Nothing exciting truly happens until Miss Peregrine’s Home for Peculiar Children reaches a conflicting climax, as “Hollow” beasts (Slenderman ripoffs) battle a skeleton boat crew Enoch brings to life with his psychotic control of human hearts, or something (psychosis is his peculiarity?).
In this moment – when period atmosphere switches from 1943 to 2016 – audiences are hit over the head by a completely different, and wholly more inviting film. Peregrine’s pupils test their powers against hilarious odds (still going about things in nonsensical ways, AS ENOCH PUTS DOWN A WEAPON TO WASTE TIME), but we’re immediately teased by a much more lively Burton vision that’s so desperately missing from the previous hour-and-a-half or so. A dry, disenchanted buildup plays into an infinitely more dominating finale that comes and goes like a brief burst of magician’s smoke.
Samuel L. Jackson and Eva Green make scenes more digestible based on appearance alone, especially how Jackson is able to turn exposition into hilariously frustrating monologues. Barron rambles on and on about his exact plans and the actual scenarios unfolding around him, fed up with his team of Hollows and the dastardly henchmen who can’t finish a single job. This is the “fun” that’s so noticeably amiss, as Green’s prime-and-proper darkness isn’t able to right Burton’s slowly derailing introduction into Ransom Riggs’ established literary world. Instead, we endure wretched scenes of nothingness between a bird-watching father and his awkward, easily forgettable son. Or children who are not defined by personality, but an obscure trait they typically use at inopportune times. Or a relic of a story structure that’s less a shimmering antique, and more a torn and tattered book whose pages feel like they’ll crumble to dust in your hands.
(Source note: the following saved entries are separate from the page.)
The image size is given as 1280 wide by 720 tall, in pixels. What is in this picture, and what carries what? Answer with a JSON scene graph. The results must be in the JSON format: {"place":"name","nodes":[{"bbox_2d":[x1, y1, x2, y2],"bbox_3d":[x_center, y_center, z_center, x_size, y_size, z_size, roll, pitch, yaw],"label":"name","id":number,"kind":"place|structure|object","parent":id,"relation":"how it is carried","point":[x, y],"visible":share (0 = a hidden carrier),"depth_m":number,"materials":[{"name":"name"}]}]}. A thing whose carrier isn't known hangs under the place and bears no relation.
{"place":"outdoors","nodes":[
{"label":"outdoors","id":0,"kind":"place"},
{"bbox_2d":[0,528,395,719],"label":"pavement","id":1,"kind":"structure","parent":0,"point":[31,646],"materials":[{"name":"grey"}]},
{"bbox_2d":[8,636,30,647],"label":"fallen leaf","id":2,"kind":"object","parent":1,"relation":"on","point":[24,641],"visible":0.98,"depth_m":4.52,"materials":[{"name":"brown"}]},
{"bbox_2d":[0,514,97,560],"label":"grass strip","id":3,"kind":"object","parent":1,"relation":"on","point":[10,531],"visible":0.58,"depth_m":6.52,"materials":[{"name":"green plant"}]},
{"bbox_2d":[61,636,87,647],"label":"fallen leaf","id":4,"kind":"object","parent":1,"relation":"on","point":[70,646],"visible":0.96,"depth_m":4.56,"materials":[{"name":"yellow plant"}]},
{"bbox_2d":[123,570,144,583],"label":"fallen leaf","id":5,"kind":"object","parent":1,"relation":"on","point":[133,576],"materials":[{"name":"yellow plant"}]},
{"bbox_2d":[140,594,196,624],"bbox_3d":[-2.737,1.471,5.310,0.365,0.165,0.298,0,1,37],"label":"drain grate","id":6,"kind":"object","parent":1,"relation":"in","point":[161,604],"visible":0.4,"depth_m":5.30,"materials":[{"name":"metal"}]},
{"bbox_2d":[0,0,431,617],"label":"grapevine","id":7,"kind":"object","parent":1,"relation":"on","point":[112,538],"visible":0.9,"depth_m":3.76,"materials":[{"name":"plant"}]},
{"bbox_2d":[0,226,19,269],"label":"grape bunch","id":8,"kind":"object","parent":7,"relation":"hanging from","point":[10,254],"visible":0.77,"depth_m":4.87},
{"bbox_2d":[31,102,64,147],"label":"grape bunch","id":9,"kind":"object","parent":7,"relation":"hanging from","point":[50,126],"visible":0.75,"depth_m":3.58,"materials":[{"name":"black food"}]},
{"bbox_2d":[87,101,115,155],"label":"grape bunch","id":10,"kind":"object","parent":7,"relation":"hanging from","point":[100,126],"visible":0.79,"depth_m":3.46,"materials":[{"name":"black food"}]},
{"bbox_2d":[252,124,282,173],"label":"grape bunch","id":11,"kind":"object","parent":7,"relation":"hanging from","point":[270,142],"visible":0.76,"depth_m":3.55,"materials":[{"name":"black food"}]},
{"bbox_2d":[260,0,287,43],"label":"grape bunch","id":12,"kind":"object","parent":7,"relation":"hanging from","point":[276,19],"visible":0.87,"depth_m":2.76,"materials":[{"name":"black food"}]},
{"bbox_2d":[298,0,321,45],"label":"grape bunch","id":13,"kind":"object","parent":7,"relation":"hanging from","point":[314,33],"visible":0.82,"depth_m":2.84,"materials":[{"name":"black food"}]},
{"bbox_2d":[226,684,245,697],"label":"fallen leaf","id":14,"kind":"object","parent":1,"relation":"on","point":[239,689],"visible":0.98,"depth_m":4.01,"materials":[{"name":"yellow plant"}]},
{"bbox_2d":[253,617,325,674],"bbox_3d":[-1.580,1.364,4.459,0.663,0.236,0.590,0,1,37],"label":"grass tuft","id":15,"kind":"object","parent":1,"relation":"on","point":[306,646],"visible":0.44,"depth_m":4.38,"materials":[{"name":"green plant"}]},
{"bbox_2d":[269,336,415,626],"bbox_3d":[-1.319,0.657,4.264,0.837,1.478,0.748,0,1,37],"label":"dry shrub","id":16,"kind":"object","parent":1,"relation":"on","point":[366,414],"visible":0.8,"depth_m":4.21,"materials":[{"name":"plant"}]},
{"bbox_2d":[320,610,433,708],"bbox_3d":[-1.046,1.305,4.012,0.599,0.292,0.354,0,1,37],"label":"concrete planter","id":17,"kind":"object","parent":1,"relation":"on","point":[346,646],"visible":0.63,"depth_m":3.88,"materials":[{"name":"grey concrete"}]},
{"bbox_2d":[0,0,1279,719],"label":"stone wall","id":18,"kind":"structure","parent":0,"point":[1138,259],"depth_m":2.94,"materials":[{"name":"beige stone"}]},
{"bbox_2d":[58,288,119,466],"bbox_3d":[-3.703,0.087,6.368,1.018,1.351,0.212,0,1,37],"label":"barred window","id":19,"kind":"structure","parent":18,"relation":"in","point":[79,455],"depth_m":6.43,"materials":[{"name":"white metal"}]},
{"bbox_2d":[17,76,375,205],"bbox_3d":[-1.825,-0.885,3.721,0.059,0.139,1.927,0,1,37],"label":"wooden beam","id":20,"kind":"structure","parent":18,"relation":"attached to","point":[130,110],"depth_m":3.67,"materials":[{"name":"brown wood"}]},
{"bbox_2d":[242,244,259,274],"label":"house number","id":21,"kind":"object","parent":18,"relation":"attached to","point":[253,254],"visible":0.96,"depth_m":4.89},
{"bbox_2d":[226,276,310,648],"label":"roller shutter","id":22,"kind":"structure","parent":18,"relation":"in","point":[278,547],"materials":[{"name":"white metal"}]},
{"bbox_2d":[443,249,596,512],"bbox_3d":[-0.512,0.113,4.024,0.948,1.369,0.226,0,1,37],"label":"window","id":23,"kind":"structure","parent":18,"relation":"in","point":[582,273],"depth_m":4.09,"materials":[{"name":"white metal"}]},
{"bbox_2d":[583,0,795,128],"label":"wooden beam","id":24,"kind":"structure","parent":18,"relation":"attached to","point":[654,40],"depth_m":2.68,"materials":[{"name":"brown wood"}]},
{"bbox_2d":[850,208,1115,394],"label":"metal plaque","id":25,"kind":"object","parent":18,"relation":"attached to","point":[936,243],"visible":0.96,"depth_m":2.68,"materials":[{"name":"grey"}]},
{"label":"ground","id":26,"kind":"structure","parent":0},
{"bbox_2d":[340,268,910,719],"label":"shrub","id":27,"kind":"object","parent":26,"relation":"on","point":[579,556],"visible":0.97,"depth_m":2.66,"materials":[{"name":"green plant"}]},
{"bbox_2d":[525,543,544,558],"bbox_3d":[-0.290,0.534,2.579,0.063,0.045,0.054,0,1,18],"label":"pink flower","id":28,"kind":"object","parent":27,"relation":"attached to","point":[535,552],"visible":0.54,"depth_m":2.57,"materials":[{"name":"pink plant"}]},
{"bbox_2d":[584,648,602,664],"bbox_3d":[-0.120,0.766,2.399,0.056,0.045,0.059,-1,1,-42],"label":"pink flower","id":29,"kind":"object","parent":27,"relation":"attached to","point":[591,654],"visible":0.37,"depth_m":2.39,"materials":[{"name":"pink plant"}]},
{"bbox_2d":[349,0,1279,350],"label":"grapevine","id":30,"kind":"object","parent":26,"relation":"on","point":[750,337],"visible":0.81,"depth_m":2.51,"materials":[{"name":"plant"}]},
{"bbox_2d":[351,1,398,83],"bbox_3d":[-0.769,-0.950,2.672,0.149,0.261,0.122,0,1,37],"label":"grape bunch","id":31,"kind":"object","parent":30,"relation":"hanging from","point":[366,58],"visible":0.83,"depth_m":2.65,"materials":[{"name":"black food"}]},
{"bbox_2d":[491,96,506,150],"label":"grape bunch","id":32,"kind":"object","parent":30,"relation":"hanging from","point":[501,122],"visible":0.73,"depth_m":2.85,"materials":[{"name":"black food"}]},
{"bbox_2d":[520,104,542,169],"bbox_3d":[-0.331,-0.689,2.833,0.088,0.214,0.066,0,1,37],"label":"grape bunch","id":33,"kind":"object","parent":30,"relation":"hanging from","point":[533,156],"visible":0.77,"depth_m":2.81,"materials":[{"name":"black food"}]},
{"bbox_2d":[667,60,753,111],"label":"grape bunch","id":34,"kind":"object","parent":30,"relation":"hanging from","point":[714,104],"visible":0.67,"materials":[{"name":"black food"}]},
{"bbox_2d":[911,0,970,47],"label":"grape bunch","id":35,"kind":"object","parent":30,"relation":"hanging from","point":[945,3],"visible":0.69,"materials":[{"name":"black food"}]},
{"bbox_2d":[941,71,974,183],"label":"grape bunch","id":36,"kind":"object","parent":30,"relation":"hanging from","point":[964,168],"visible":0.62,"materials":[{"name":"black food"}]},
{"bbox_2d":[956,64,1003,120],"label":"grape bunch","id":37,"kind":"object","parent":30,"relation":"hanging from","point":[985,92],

There’s not much to say about Miss Peregrine’s Home for Peculiar Children, which is wholly disheartening once the talent involved is considered. Samuel L. Jackson – the film’s most endearing character – is underused and kept caged up, and British actors are cast in American roles only to struggle visibly with off-kilter accents. Characters are introduced and then never developed, as Tim Burton and Jane Goldman hope you’ll be too distracted by “peculiarity” to notice a lack of development. All these things and more waste what could have been a grimly tender coming-of-age story for outsiders and renegades alike, which this film is anything but. But hey, at least there’s a pretty nifty amusement park fight to look forward too – if you can even make it that far.
Middling
With Miss Peregrine's Home for Peculiar Children, Tim Burton focuses all his energy on a dusty, far-too-droll buildup that's far from worth whatever short-lived excitement his finale brings.